Begegnung mit der Herrlichkeit

Und als er betete, veränderte sich das Aussehen seines Angesichts, und sein Gewand wurde weiß, strahlend. (Lukas 9,29)

So etwas Großes steht in so einem kleinen Satz…

Matthäus veranschaulicht diese „Verklärung“ noch dramatischer: „Und er wurde vor ihnen umgestaltet. Und sein Angesicht leuchtete wie die Sonne, seine Kleider aber wurden weiß wie das Licht“ (Mt 17,2).

Das griechische Wort, das hier mit Umgestaltung übersetzt wird, ist „Metamorphose“.

Diese Verwandlung sollte auch den Jüngern zuteilwerden, die nicht wussten, wie ihnen geschah. Sie gingen von einer Überraschung und Dehnung ihres Verständnisses darüber, was das Reich Gottes und wer der Messias, der Gesalbte, ist, zur nächsten.

Vor wenigen Tagen noch hatten sie die Speisung der Fünftausend erlebt, was ihren Glaubens-Horizont deutlich erweitert hatte! Unentwegt wurden die Jünger an ihre Grenzen getrieben und darüber hinaus. Ihre Vorstellung davon, wer Jesus ist, war „im Fluss“, d.h. sie konnte sich nicht verfestigen und erstarren, sondern musste täglich offen und bereit sein für weitere Wunder und neue Erkenntnisse. Es gab kein „fertig“.

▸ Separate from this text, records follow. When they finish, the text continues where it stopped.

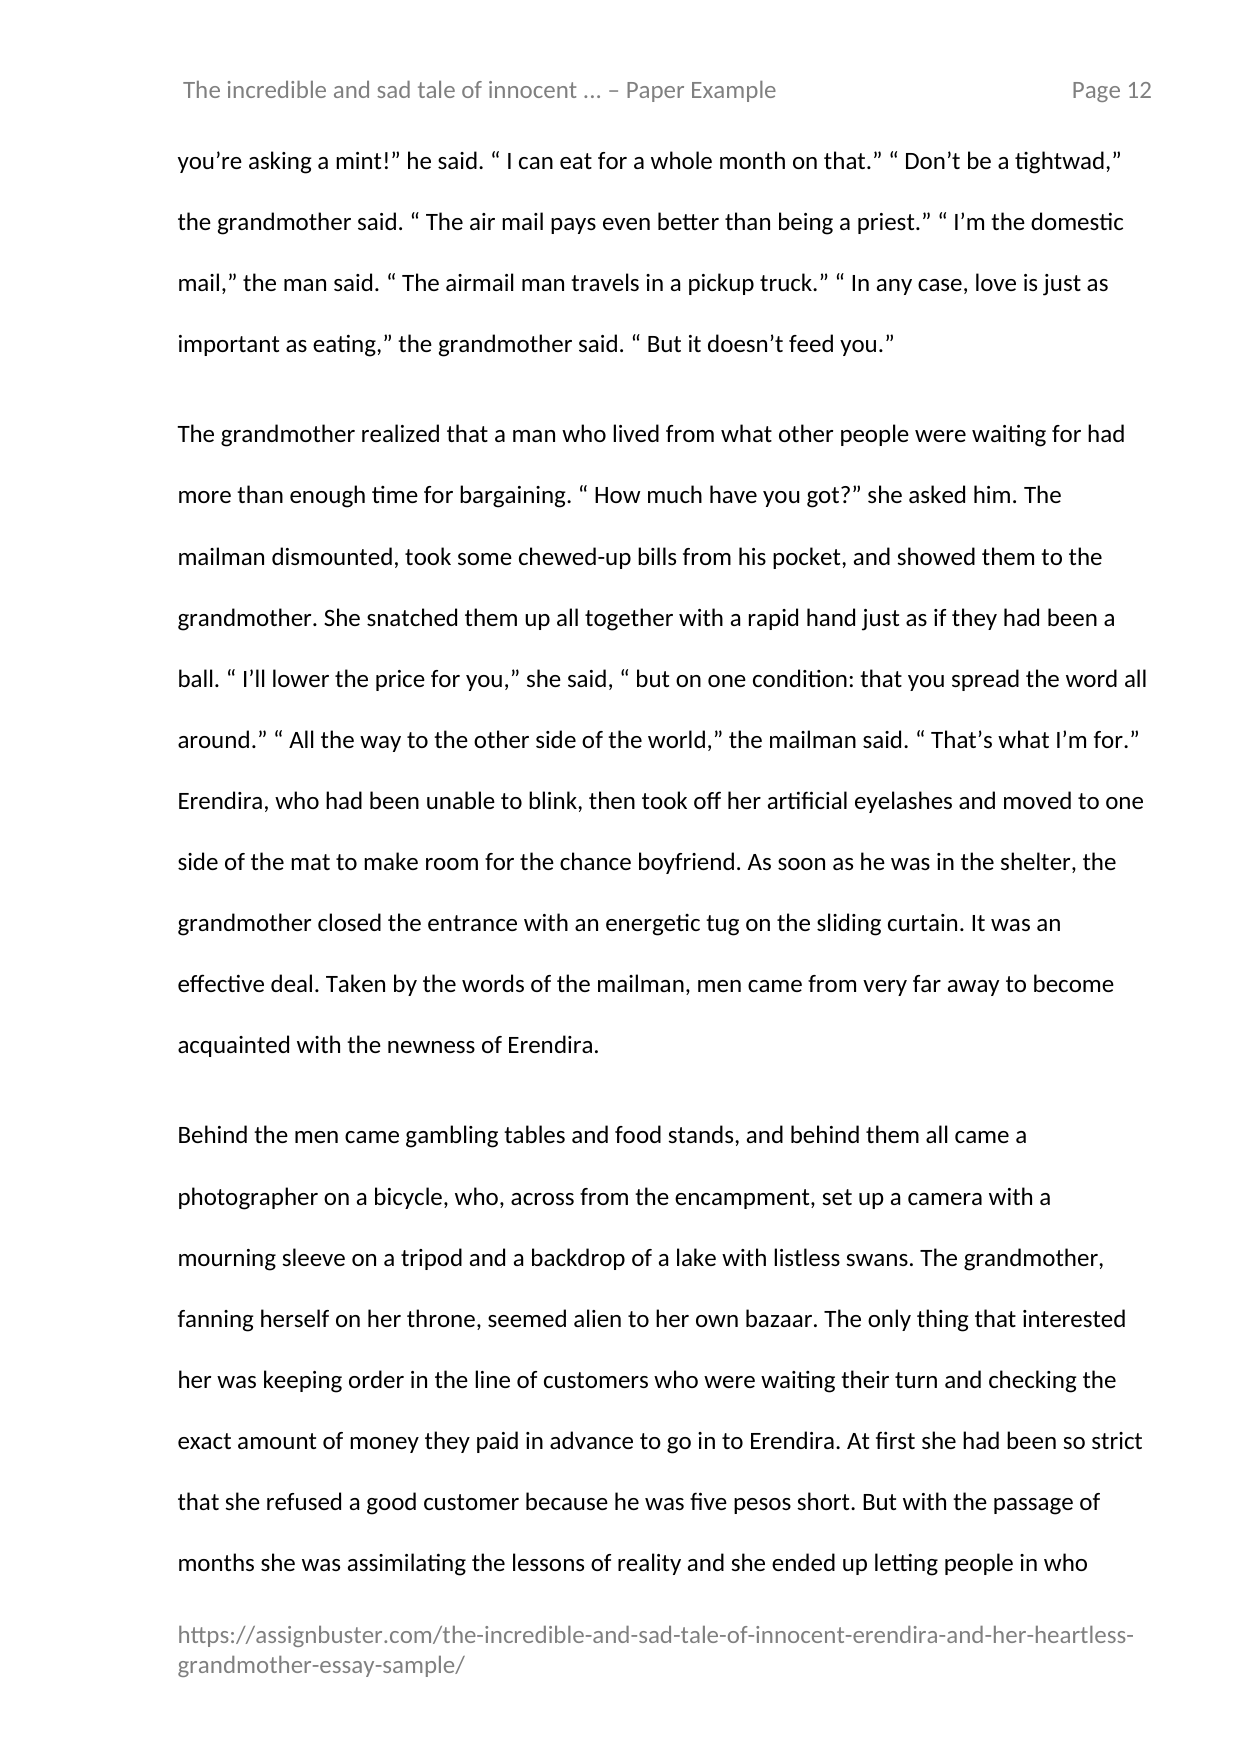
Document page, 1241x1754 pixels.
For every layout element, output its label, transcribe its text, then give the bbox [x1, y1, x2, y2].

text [177, 145, 1152, 359]
text The grandmother realized that a man who lived from what other people were waiting for had more than enough time for bargaining. “ How much have you got?” she asked him. The mailman dismounted, took some chewed-up bills from his pocket, and showed them to the grandmother. She snatched them up all together with a rapid hand just as if they had been a ball. “ I’ll lower the price for you,” she said, “ but on one condition: that you spread the word all around.” “ All the way to the other side of the world,” the mailman said. “ That’s what I’m for.” Erendira, who had been unable to blink, then took off her artificial eyelashes and moved to one side of the mat to make room for the chance boyfriend. As soon as he was in the shelter, the grandmother closed the entrance with an energetic tug on the sliding curtain. It was an effective deal. Taken by the words of the mailman, men came from very far away to become acquainted with the newness of Erendira. [177, 419, 1152, 1059]
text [177, 1119, 1152, 1577]
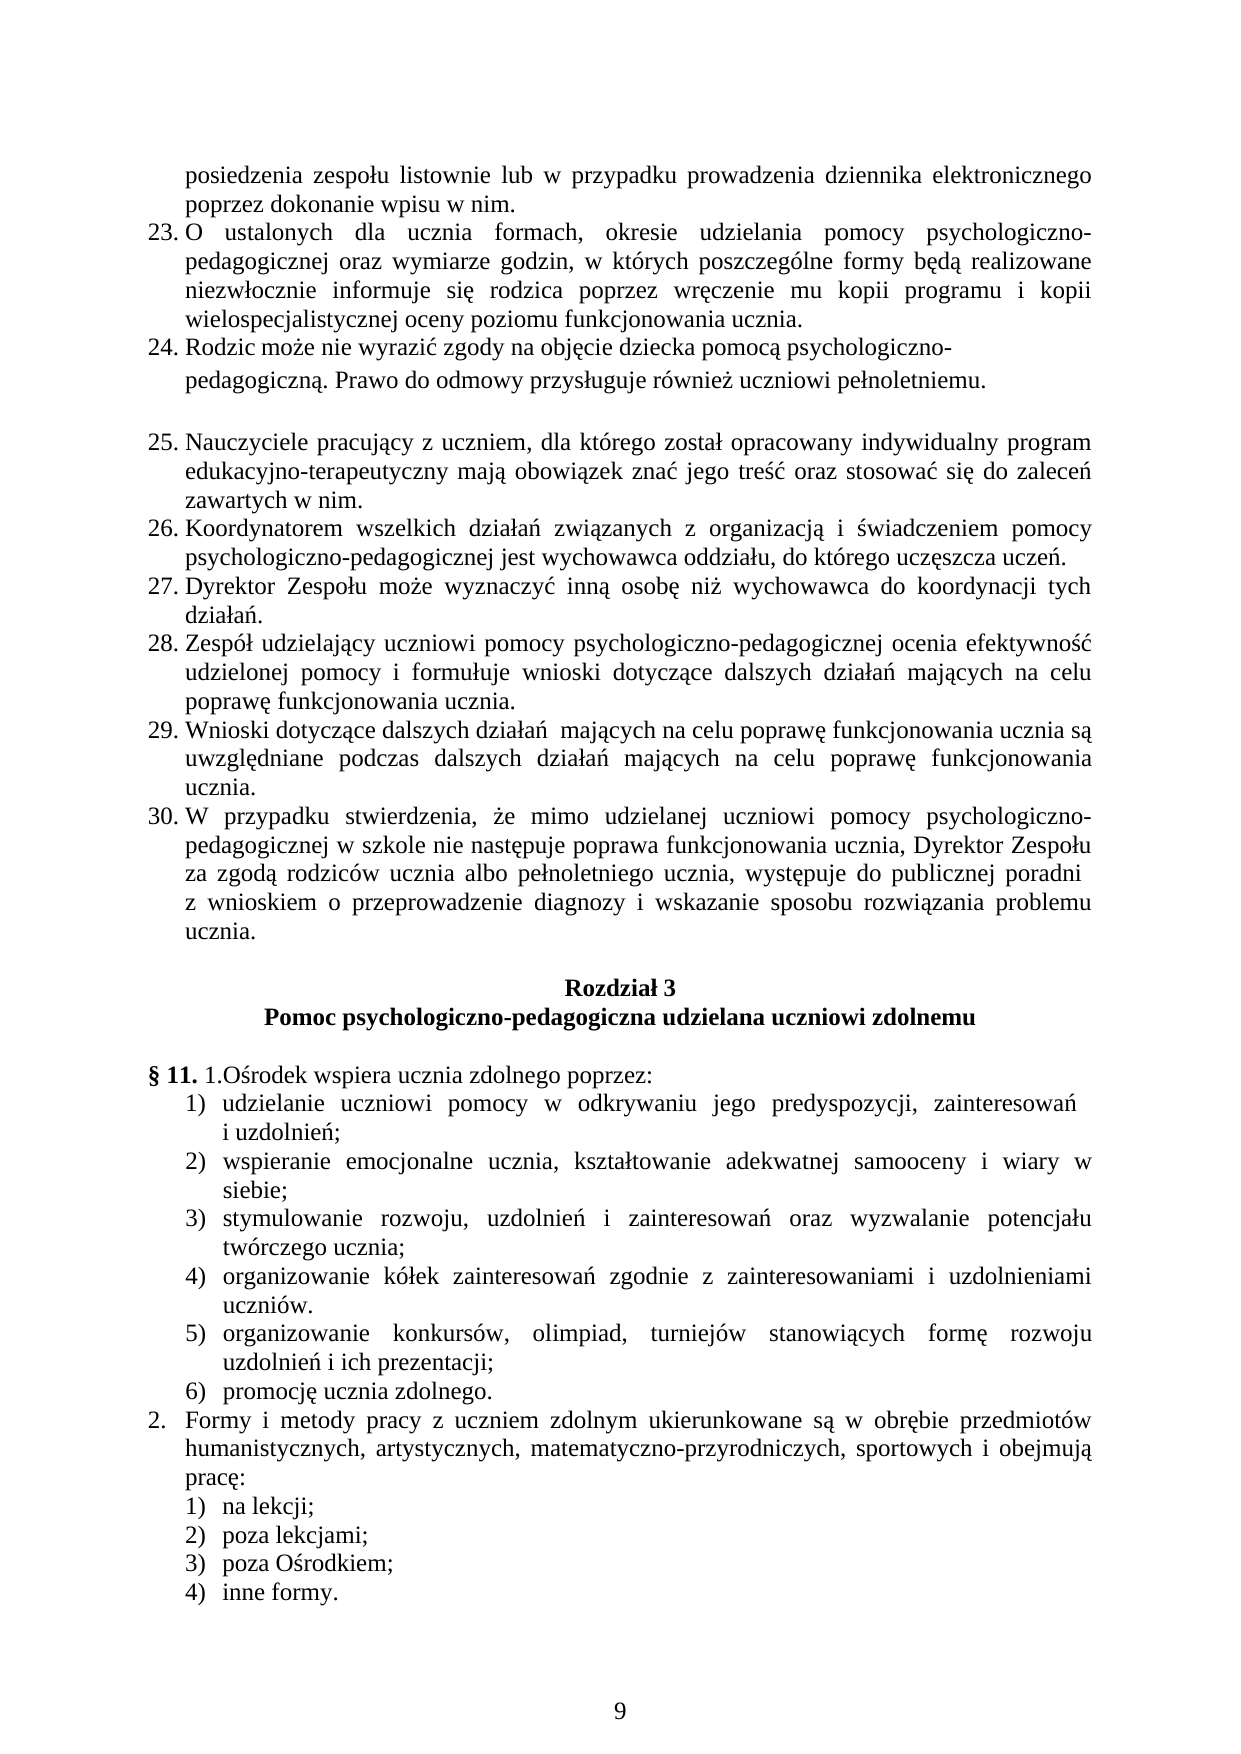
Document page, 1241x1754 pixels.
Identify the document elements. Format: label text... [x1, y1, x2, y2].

list poza Ośrodkiem; [185, 1548, 1093, 1577]
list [148, 160, 1093, 217]
list Zespół udzielający uczniowi pomocy psychologiczno-pedagogicznej ocenia efektywność udzielonej pomocy i formułuje wnioski dotyczące dalszych działań mających na celu poprawę funkcjonowania ucznia. [148, 628, 1093, 715]
list na lekcji; [185, 1491, 1093, 1520]
list organizowanie kółek zainteresowań zgodnie z zainteresowaniami i uzdolnieniami uczniów. [185, 1261, 1093, 1318]
list promocję ucznia zdolnego. [185, 1376, 1093, 1405]
list inne formy. [185, 1577, 1093, 1606]
subtitle Rozdział 3 [148, 973, 1093, 1002]
list W przypadku stwierdzenia, że mimo udzielanej uczniowi pomocy psychologiczno-pedagogicznej w szkole nie następuje poprawa funkcjonowania ucznia, Dyrektor Zespołu za zgodą rodziców ucznia albo pełnoletniego ucznia, występuje do publicznej poradni z wnioskiem o przeprowadzenie diagnozy i wskazanie sposobu rozwiązania problemu ucznia. [148, 801, 1093, 945]
list Koordynatorem wszelkich działań związanych z organizacją i świadczeniem pomocy psychologiczno-pedagogicznej jest wychowawca oddziału, do którego uczęszcza uczeń. [148, 513, 1093, 571]
list wspieranie emocjonalne ucznia, kształtowanie adekwatnej samooceny i wiary w siebie; [185, 1146, 1093, 1203]
list O ustalonych dla ucznia formach, okresie udzielania pomocy psychologiczno-pedagogicznej oraz wymiarze godzin, w których poszczególne formy będą realizowane niezwłocznie informuje się rodzica poprzez wręczenie mu kopii programu i kopii wielospecjalistycznej oceny poziomu funkcjonowania ucznia. [148, 217, 1093, 332]
text § 11. 1.Ośrodek wspiera ucznia zdolnego poprzez: [148, 1060, 1093, 1088]
list Formy i metody pracy z uczniem zdolnym ukierunkowane są w obrębie przedmiotów humanistycznych, artystycznych, matematyczno-przyrodniczych, sportowych i obejmują pracę: [148, 1405, 1093, 1491]
list Dyrektor Zespołu może wyznaczyć inną osobę niż wychowawca do koordynacji tych działań. [148, 571, 1093, 628]
list stymulowanie rozwoju, uzdolnień i zainteresowań oraz wyzwalanie potencjału twórczego ucznia; [185, 1203, 1093, 1261]
list Nauczyciele pracujący z uczniem, dla którego został opracowany indywidualny program edukacyjno-terapeutyczny mają obowiązek znać jego treść oraz stosować się do zaleceń zawartych w nim. [148, 427, 1093, 513]
list poza lekcjami; [185, 1520, 1093, 1548]
subtitle Pomoc psychologiczno-pedagogiczna udzielana uczniowi zdolnemu [148, 1002, 1093, 1031]
list udzielanie uczniowi pomocy w odkrywaniu jego predyspozycji, zainteresowań i uzdolnień; [185, 1088, 1093, 1146]
list Wnioski dotyczące dalszych działań mających na celu poprawę funkcjonowania ucznia są uwzględniane podczas dalszych działań mających na celu poprawę funkcjonowania ucznia. [148, 715, 1093, 801]
list Rodzic może nie wyrazić zgody na objęcie dziecka pomocą psychologiczno- [148, 332, 1093, 361]
list pedagogiczną. Prawo do odmowy przysługuje również uczniowi pełnoletniemu. [185, 366, 1093, 394]
list organizowanie konkursów, olimpiad, turniejów stanowiących formę rozwoju uzdolnień i ich prezentacji; [185, 1318, 1093, 1376]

Meiner Meinung nach ist das einer der großen Flüche der Kirche: Sie legt Jesus fest, definiert ihn, ist  mit ihm theologisch durch. Was es über ihn zu wissen gibt, das wissen sie und legen es Sonntag für Sonntag einer passiven Zuhörerschaft aus, die aufgrund der Endloswiederholung einschläft. Von Wundern keine Spur, für Bewegung und Entwicklung, gar Metamorphose, für aufregende neue Erkenntnisse über und Offenbarungen von Jesus kein Raum. Alles ist vorgegeben und festgelegt. Als wäre das bei Jesus möglich!

Die Jünger wurden mit Jesus nicht fertig, ihr Geist musste wach und aufmerksam bleiben. Ständig geschahen unvorhersehbare Dinge. Jesus kam nach seinem Gebet vitalisiert und inspiriert vom Berg und wusste, wohin es gehen sollte und wie er den Tagesherausforderungen begegnen würde. Jetzt nahm er seine Jünger mit und sie wurden in eine Dimension von Gebet getaucht, die sie noch nicht gekannt hatten. Kann man denn so beten, dass man mit Gott und dem Himmel dermaßen eins wird, dass man leuchtet wie die Sonne?!

Hier haben wir es mit Maßen zu tun, die unsere Idee von Gebet, auch von der Kraft und dem Licht, die man als Mensch dabei empfangen kann, übersteigen. Immer wenn wir davon lesen, dass Gott uns Kraft gibt, uns mit Feuer tauft, uns erleuchtet, erfüllt, ermächtigt, usw. dann verbinden wir damit bewusst und noch mehr unbewusst bestimmte Maße, in denen sich uns diese Dinge mitteilen und sich bewegen. Diese Vorstellungen zu verändern, ist nicht einfach. Wissen alleine reicht nicht aus. Wir brauchen eine Metamorphose, eine Initiation, die uns in einen anderen Seinszustand versetzt, in dem wir diesen Energien und Dimensionen gewachsen sind.

Für viele Christen allerdings liegt diese ganze Erfahrung des Berges der Verklärung außerhalb ihres Horizontes, worum es im Glauben geht und was möglich ist. Sie sind wie „abgeschaltet“, rechnen nicht mit so etwas und langweilen sich durch die Gebete und vergessen sie so schnell wie sie ausgesprochen wurden (Sie brauchen Erweckung!). Dass der Himmel sich öffnet, Engel auf- und nieder steigen, dass Kraft in uns strömt, die unser ganzes Wesen energetisiert und strahlen lässt, dass die Herrlichkeit erscheint und uns Offenbarung über alle Dinge gibt – vor allem über Jesus – wer rechnet denn mit sowas?   

Die Jünger wissen nicht, was sie denken sollen, ihnen fehlt der Bezugsrahmen für solche Maße und Verwandlung. Sie erleben wahrlich Unaussprechliches, was sie in sein Geschehen aufnimmt und zu einem Teil von sich macht. Sie sollen Träger und Zeugen der Herrlichkeit werden!